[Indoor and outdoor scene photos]
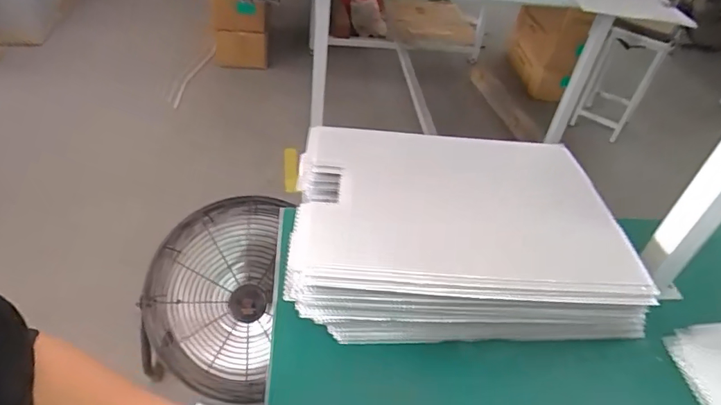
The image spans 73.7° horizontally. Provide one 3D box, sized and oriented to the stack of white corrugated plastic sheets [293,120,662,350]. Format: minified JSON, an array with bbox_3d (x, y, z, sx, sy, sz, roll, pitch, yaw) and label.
[{"bbox_3d":[0.108,0.024,0.558,0.362,0.093,0.264,4,40,-4],"label":"stack of white corrugated plastic sheets"}]

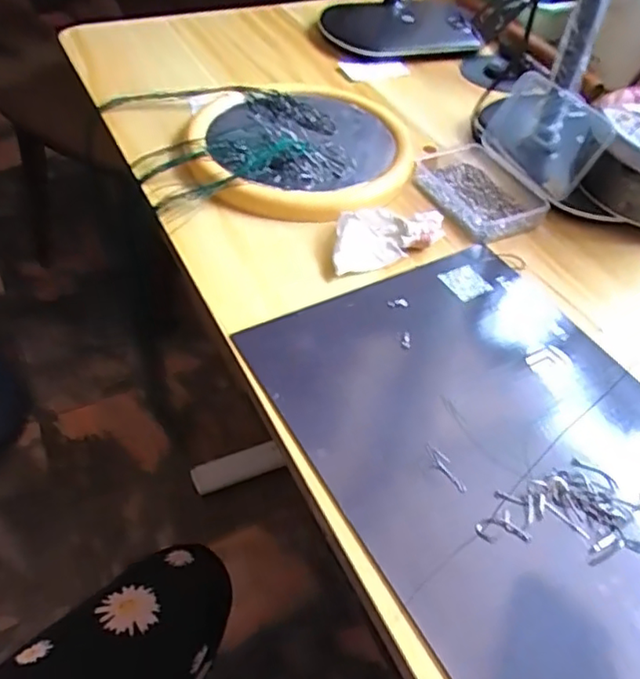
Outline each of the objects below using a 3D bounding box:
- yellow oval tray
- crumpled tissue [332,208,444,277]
[{"bbox_3d":[-0.016,-0.161,0.491,0.172,0.023,0.170,11,46,2],"label":"yellow oval tray"},{"bbox_3d":[0.042,-0.075,0.430,0.085,0.019,0.046,-19,53,-24],"label":"crumpled tissue"}]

— Exercise —
Word for word, copy every line of the data, excluding any pictures.

— Response —
The image spans 73.7° horizontally. Provide one 3D box, sized and oriented to the stack of white corrugated plastic sheets [293,120,662,350]. Format: minified JSON, an array with bbox_3d (x, y, z, sx, sy, sz, roll, pitch, yaw) and label.
[{"bbox_3d":[0.108,0.024,0.558,0.362,0.093,0.264,4,40,-4],"label":"stack of white corrugated plastic sheets"}]

Outline each of the objects below using a 3D bounding box:
- yellow oval tray
- crumpled tissue [332,208,444,277]
[{"bbox_3d":[-0.016,-0.161,0.491,0.172,0.023,0.170,11,46,2],"label":"yellow oval tray"},{"bbox_3d":[0.042,-0.075,0.430,0.085,0.019,0.046,-19,53,-24],"label":"crumpled tissue"}]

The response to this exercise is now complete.